Using the information:
a – In the Law of Sines and Law of Cosines lesson, switch "opposite pairs" to "facing pairs" and write out the passage between "You need either 2 sides and the non-included angle (like" and "Remember, the law of sines is all about opposite pairs.", inclusive.
b – Pick up the Law of Sines and Law of Cosines lesson from its last sentence and keep writing.

____ Extracted text

The goal of this page is to help students better understand when to use the Law of Sines and when to use the Law of Cosines

### Practice Problems

##### Problem 1

Can you use the Law of Sines , the Law of Cosines , or neither to solve the unknown side in triangle 1 below?

Law of Sines

** Just look at it**.
You can always immediately look at a triangle and tell whether or not you can use the Law of Sines.

You need either 2 sides and the non-included angle or, in this case, 2 angles and the non-included side.

The law of sines is all about opposite pairs.

In this case, we have a side of length 11 opposite a known angle of $$ 29^{\circ} $$ (first opposite pair) and we want to find the side opposite the known angle of $$ 118^\circ$$.

First Step $ \frac{\red x} {sin(118^{\circ})} = \frac{11}{ sin(29^{\circ})} $

##### Problem 2

Can you use the Law of Sines , the Law of Cosines , or neither to solve the unknown side in the triangle below?

Law of Cosines

Remember, the law of cosines is all about included angle (or knowing 3 sides and wanting to find an angle).

In this case, we have a side of length 20 and of 13 and the included angle of $$ 66^\circ$$.

First Step $ \red a^2 = b^2 + c^2 - 2bc \cdot cos( \angle a ) \\ \red a^2 = 20^2 + 13^2 - 2\cdot 20 \cdot 13 \cdot cos( 66 ) $

##### Problem 3

Law of Sines

** Just look at it**.
You can always immediately look at a triangle and tell whether or not you can use the Law of Sines.

You need either 2 sides and the non-included angle (like this triangle) or 2 angles and the non-included side.

Remember, the law of sines is all about opposite pairs.

________
____ Exercise data

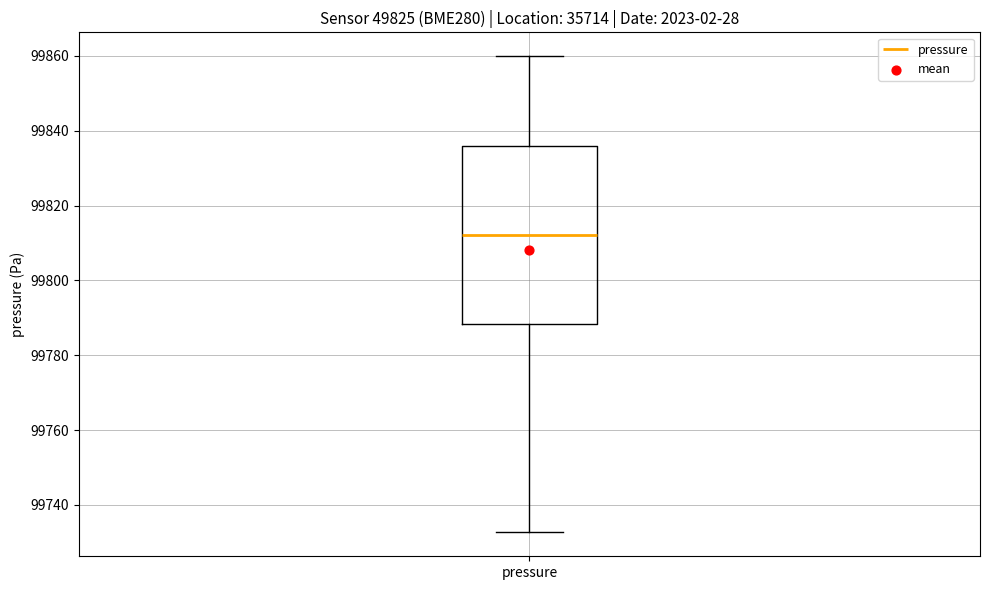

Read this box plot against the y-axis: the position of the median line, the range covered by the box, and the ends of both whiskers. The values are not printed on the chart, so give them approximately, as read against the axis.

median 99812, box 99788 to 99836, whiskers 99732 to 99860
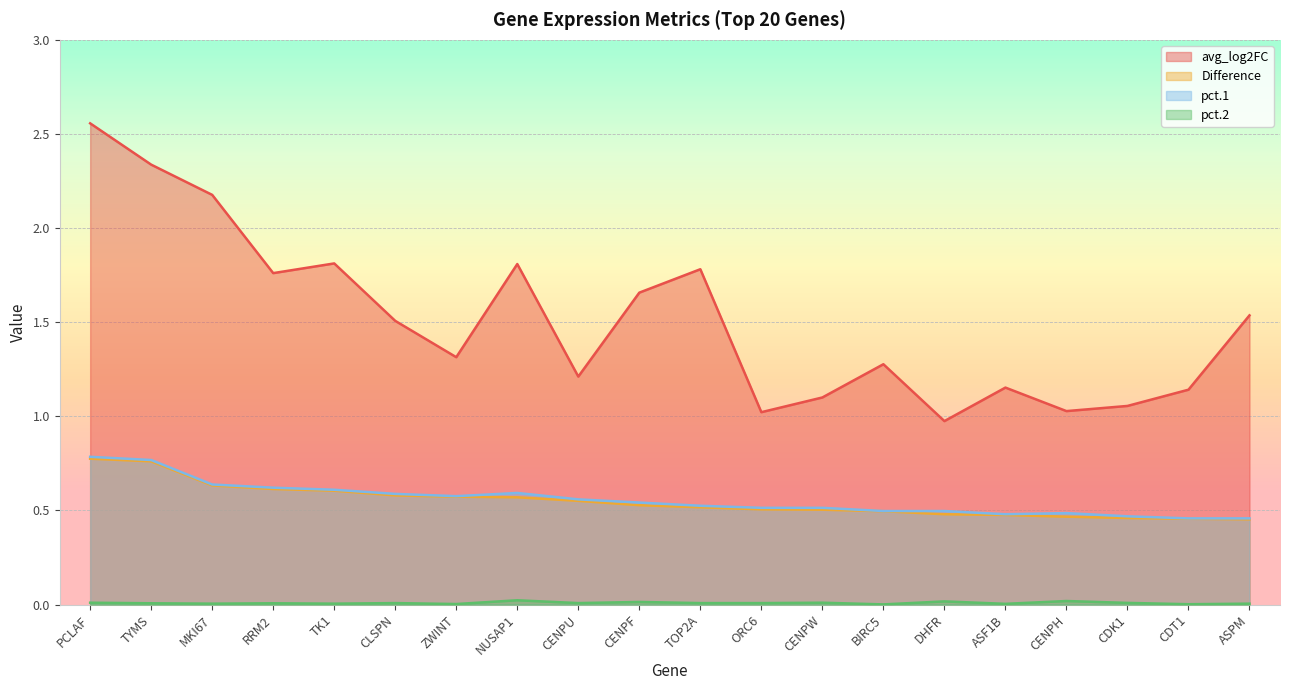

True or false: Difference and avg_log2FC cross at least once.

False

________

Results in order:
a –
You need either 2 sides and the non-included angle (like this triangle) or 2 angles and the non-included side.

Remember, the law of sines is all about facing pairs.

b –
In this case, we have a side of length 16 opposite a known angle of $$ 115^{\circ} $$ (first opposite pair) and we want to find the angle opposite the known side of length 32 . We can set up the proportion below and solve :

First Step $ \frac{sin(115^{\circ})}{16} = \frac{sin(\red x)}{32} $

##### Problem 4

Law of Cosines

Since you know 3 sides, and are trying to find an angle this is Law of Cosines problem.

First Step $ 8^2 = 5^2 + 6^2 -2(5)(6) \cdot cos( \red x) $

##### Problem 5

Law of Cosines

Since you know 2 sides, their included angle, and you are trying to find the side length opposite the angle, this is Law of Cosines problem.

First Step $ \red x^2 = 11^2 + 7^2 -2(11)(7) \cdot cos(50) $

##### Problem 6

Law of Sines

** Just look at it**.
You can always immediately look at a triangle and tell whether or not you can use the Law of Sines.

You need either 2 sides and the non-included angle (like this triangle) or 2 angles and the non-included side.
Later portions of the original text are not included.